The Department of Energy has called cogeneration plants “one of the most promising options in the US energy efficiency portfolio."
James Merrihue takes me through a pair of gray double doors from the sleek halls of New York University’s Stern School of Business, and immediately it’s warmer. Most students probably walk by these doors every day without considering what’s behind them. But when I follow Merrihue through a series of doors and hallways and down a flight of stairs, we reach a cavernous, steaming hot room, the length of a city block, where a system of turbines, generators, heat exchangers, and chillers provides electricity, heat, and hot and cold water for dozens of campus buildings.

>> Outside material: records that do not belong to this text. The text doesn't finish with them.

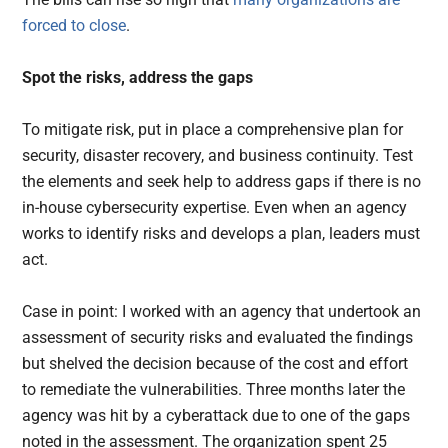
forced to close
.
Spot the risks, address the gaps
To mitigate risk, put in place a comprehensive plan for
security, disaster recovery, and business continuity. Test
the elements and seek help to address gaps if there is no
in-house cybersecurity expertise. Even when an agency
works to identify risks and develops a plan, leaders must
act.
Case in point: I worked with an agency that undertook an
assessment of security risks and evaluated the findings
but shelved the decision because of the cost and effort
to remediate the vulnerabilities. Three months later the
agency was hit by a cyberattack due to one of the gaps
noted in the assessment. The organization spent 25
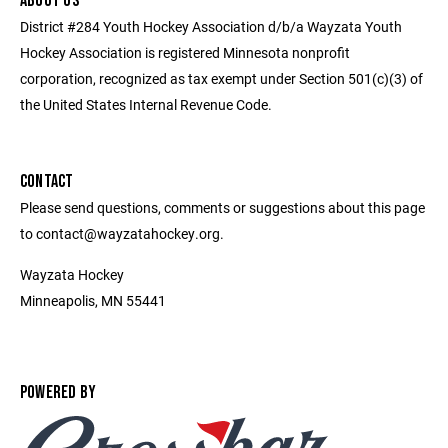
ABOUT US
District #284 Youth Hockey Association d/b/a Wayzata Youth
Hockey Association is registered Minnesota nonprofit
corporation, recognized as tax exempt under Section 501(c)(3) of
the United States Internal Revenue Code.
CONTACT
Please send questions, comments or suggestions about this page
to contact@wayzatahockey.org.
Wayzata Hockey
Minneapolis, MN 55441
POWERED BY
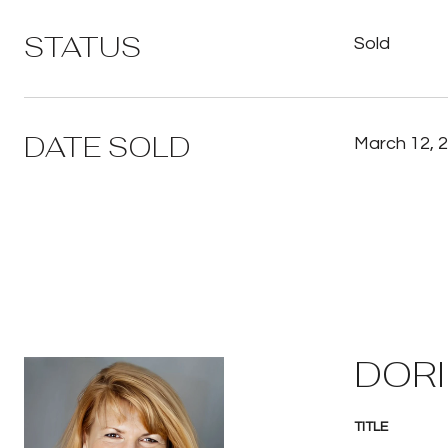
STATUS
Sold
DATE SOLD
March 12, 
DORI
TITLE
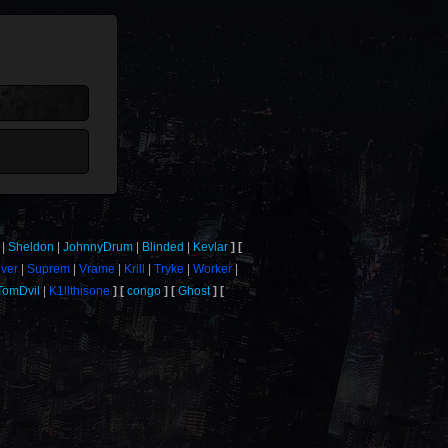
Sheldon
JohnnyDrum
Blinded
Kevlar
iver
Suprem
Vrame
Krill
Tryke
Worker
TomDvil
K1llthisone
congo
Ghost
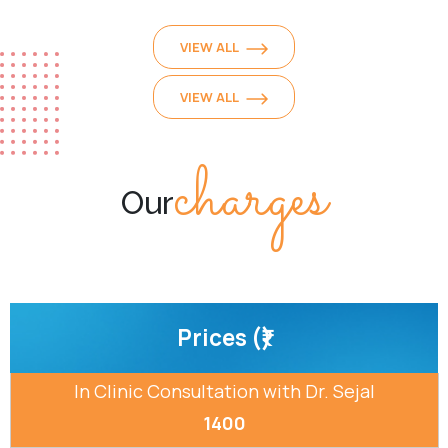
VIEW ALL
VIEW ALL
charges
Our
Prices (₹)
In Clinic Consultation with Dr. Sejal
1400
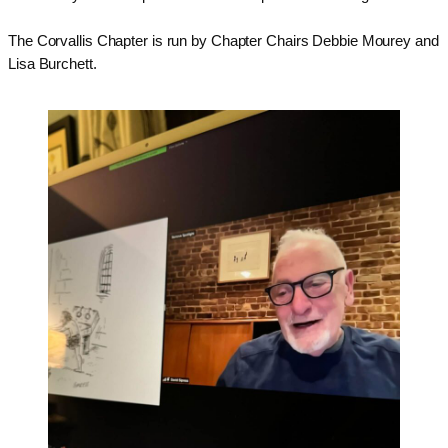
The
Corvallis
Chapter is run by Chapter Chairs Debbie Mourey and
Lisa Burchett.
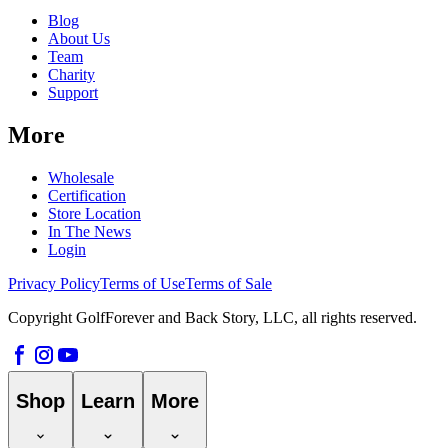
Blog
About Us
Team
Charity
Support
More
Wholesale
Certification
Store Location
In The News
Login
Privacy Policy
Terms of Use
Terms of Sale
Copyright GolfForever and Back Story, LLC, all rights reserved.
Shop
Learn
More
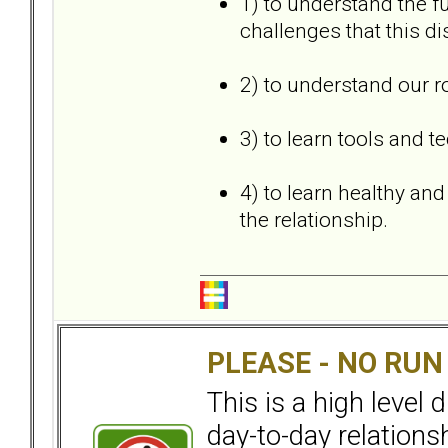
1) to understand the 
challenges that this di
2) to understand our r
3) to learn tools and t
4) to learn healthy an
the relationship.
PLEASE - NO RU
This is a high level
day-to-day relation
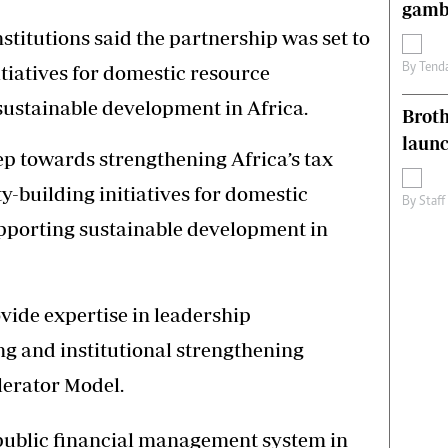
gamb
nstitutions said the partnership was set to
By
Tend
tiatives for domestic resource
sustainable development in Africa.
Brot
laun
ep towards strengthening Africa’s tax
-building initiatives for domestic
By
Staff
pporting sustainable development in
vide expertise in leadership
g and institutional strengthening
lerator Model.
e public financial management system in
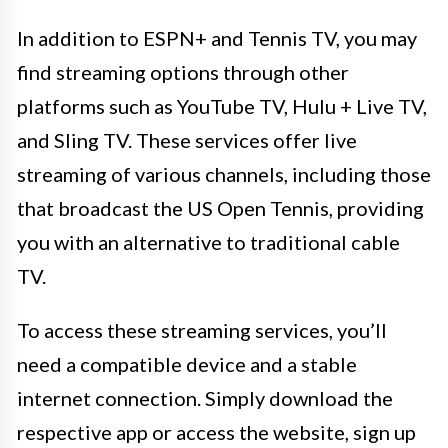
In addition to ESPN+ and Tennis TV, you may
find streaming options through other
platforms such as YouTube TV, Hulu + Live TV,
and Sling TV. These services offer live
streaming of various channels, including those
that broadcast the US Open Tennis, providing
you with an alternative to traditional cable
TV.
To access these streaming services, you’ll
need a compatible device and a stable
internet connection. Simply download the
respective app or access the website, sign up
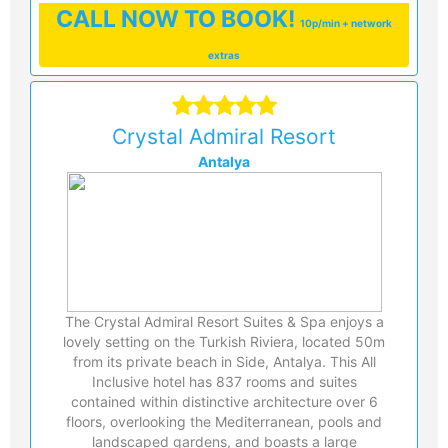
CALL
NOW TO BOOK!
10p/min + network
extras
Crystal Admiral Resort
Antalya
The Crystal Admiral Resort Suites & Spa enjoys a
lovely setting on the Turkish Riviera, located 50m
from its private beach in Side, Antalya. This All
Inclusive hotel has 837 rooms and suites
contained within distinctive architecture over 6
floors, overlooking the Mediterranean, pools and
landscaped gardens, and boasts a large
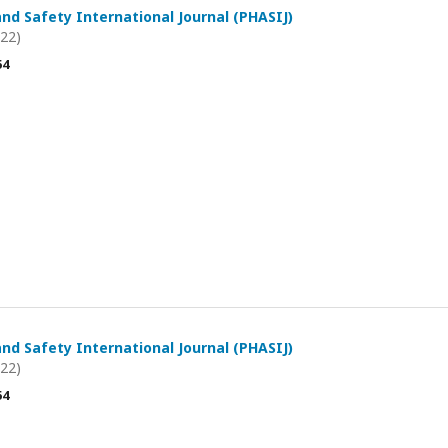
and Safety International Journal (PHASIJ)
022)
54
and Safety International Journal (PHASIJ)
022)
54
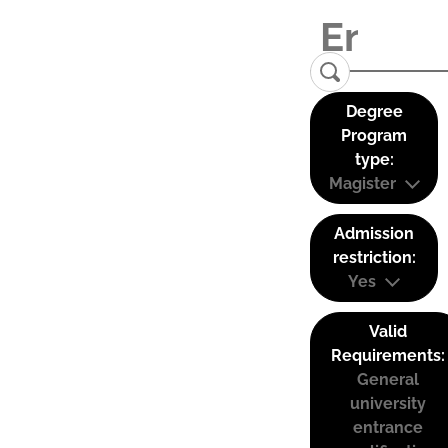
Degree
Program
type:
Magister
Admission
restriction:
Yes
Valid
Requirements:
General
university
entrance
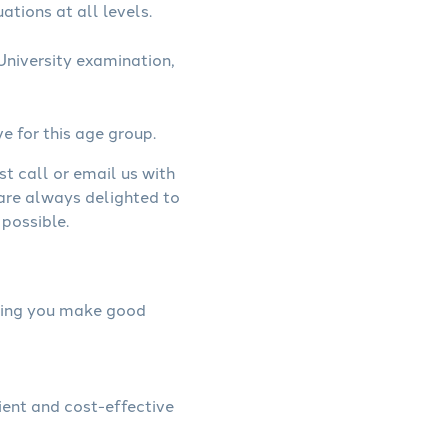
ations at all levels.
University examination,
ve for this age group.
st call or email us with
 are always delighted to
possible.
elping you make good
cient and cost-effective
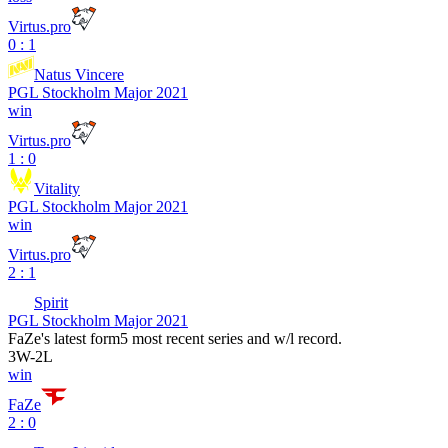
Virtus.pro
0 : 1
Natus Vincere
PGL Stockholm Major 2021
win
Virtus.pro
1 : 0
Vitality
PGL Stockholm Major 2021
win
Virtus.pro
2 : 1
Spirit
PGL Stockholm Major 2021
FaZe
's latest form
5 most recent series and w/l record.
3
W
-
2
L
win
FaZe
2 : 0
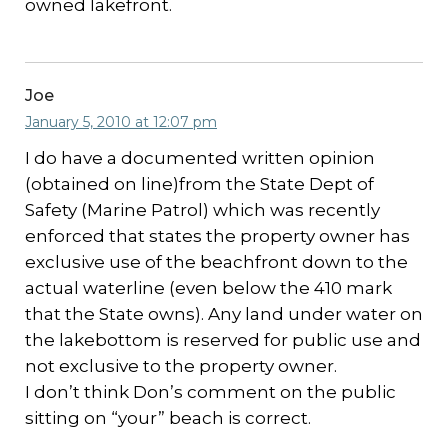
owned lakefront.
Joe
January 5, 2010 at 12:07 pm
I do have a documented written opinion
(obtained on line)from the State Dept of
Safety (Marine Patrol) which was recently
enforced that states the property owner has
exclusive use of the beachfront down to the
actual waterline (even below the 410 mark
that the State owns). Any land under water on
the lakebottom is reserved for public use and
not exclusive to the property owner.
I don’t think Don’s comment on the public
sitting on “your” beach is correct.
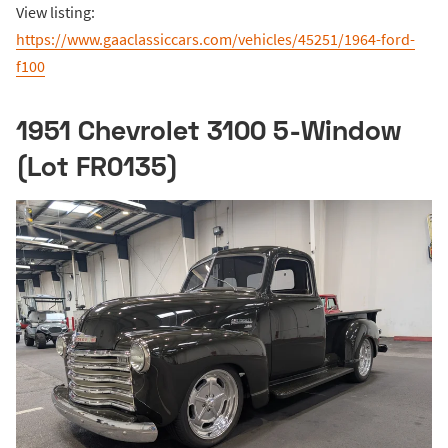
View listing:
https://www.gaaclassiccars.com/vehicles/45251/1964-ford-
f100
1951 Chevrolet 3100 5-Window
(Lot FR0135)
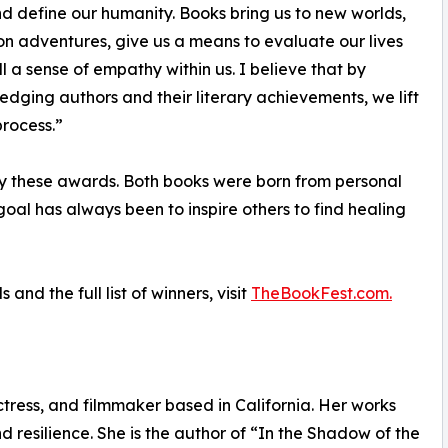
d define our humanity. Books bring us to new worlds,
on adventures, give us a means to evaluate our lives
ll a sense of empathy within us. I believe that by
dging authors and their literary achievements, we lift
process.”
y these awards. Both books were born from personal
oal has always been to inspire others to find healing
d the full list of winners, visit
TheBookFest.com.
tress, and filmmaker based in California. Her works
d resilience. She is the author of “In the Shadow of the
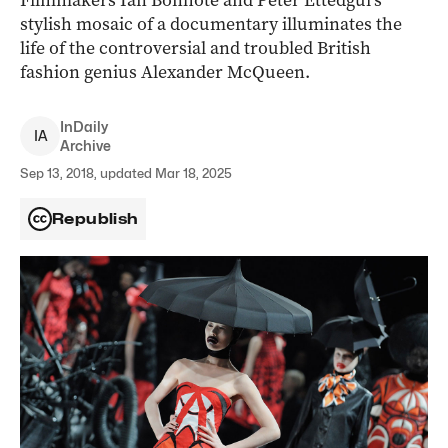
Filmmakers Ian Bonhôte and Peter Ettedgui’s
stylish mosaic of a documentary illuminates the
life of the controversial and troubled British
fashion genius Alexander McQueen.
InDaily
I
A
Archive
Sep 13, 2018, updated Mar 18, 2025
Republish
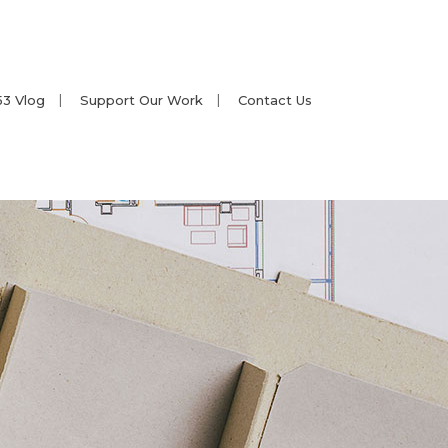
53 Vlog
Support Our Work
Contact Us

This system lives just below ground, a block off Washington Square Park, underneath a pleasant walkway spotted with local grasses and benches. If you sit and listen quietly, you can hear the noise of the turbines spinning at 13,000 revolutions per minute below. Once, the university created energy in this spot by burning oil. In that plant, you could smell the diesel exhaust fumes, Merrihue, the plant manager, tells me. But this new plant, which opened in 2011, starts by burning natural gas, which produces less air pollution and fewer greenhouse gas emissions. After that fuel produces electricity, the plant takes the leftover energy and uses it over and over again. "That's what gets us the efficiency”—almost 90 percent, says Merrihue. The hot exhaust from two gas-fired turbines fuels a steam turbine, which produces additional electricity. The leftover steam travels to a hot water heat exchanger and then to a chiller, where the last bit of energy is used to cool a 2400-gallon tank of water down to 45 degrees.
Power plants like this one, which eke every drop of work they can out of their fuel, are called cogeneration or combined heat-and-power plants. The technology isn’t new: Thomas Edison first used it commercially in 1882, at the Pearl Station, where heat from electricity generation went to warm nearby buildings. But it has been underused. In 2008, the Department of Energy called cogeneration “one of the most promising options in the US energy efficiency portfolio” and estimated [PDF] that if these plants accounted for 20 percent of the country’s electricity capacity, they would keep as much carbon dioxide out of the atmosphere as taking 154 million cars off the road would.
Across the country, cogeneration plants already produce more than 81,000 MW of power, almost doubled the amount of wind power capacity installed. Most of that power goes towards industrial production: those at paper, chemical, and petroleum refining plants in particular find they can make good use of these systems. But among commercial interests, it is large institutions like hospitals, housing projects, and, most of all, colleges and universities that are taking advantage of cogeneration technology.
“The nonprofit sector is in this for the long haul,” says Neal Elliot, the associate director for research at the American Council for an Energy-Efficient Economy. Industrial investors might not be confident enough to put in a plant that will take seven to ten years to pay back the initial outlay. Nonprofit institutions, though, can borrow money at attractive rates and can plan further into the future. “Whether we're talking hospitals, universities, they're anticipating being around…you might say, in perpetuity. They're patient,” Elliot says. When those institutions put in a cogeneration plant, they can expect to use it for another two or three decades, reducing their operating costs all the while.
NYU expects its cogeneration plant will save at least $5 million each year. There are advantages, too, for an institution like NYU to generate its own power. It can sell power back to the grid, but if ConEdison’s system goes down, the university can keep the lights on. The uptime is more reliable than the old plant, too. "I'm impressed with the synergy of how well it’s running down there,” says Merrihue, “while people don't even know we're running it down there.”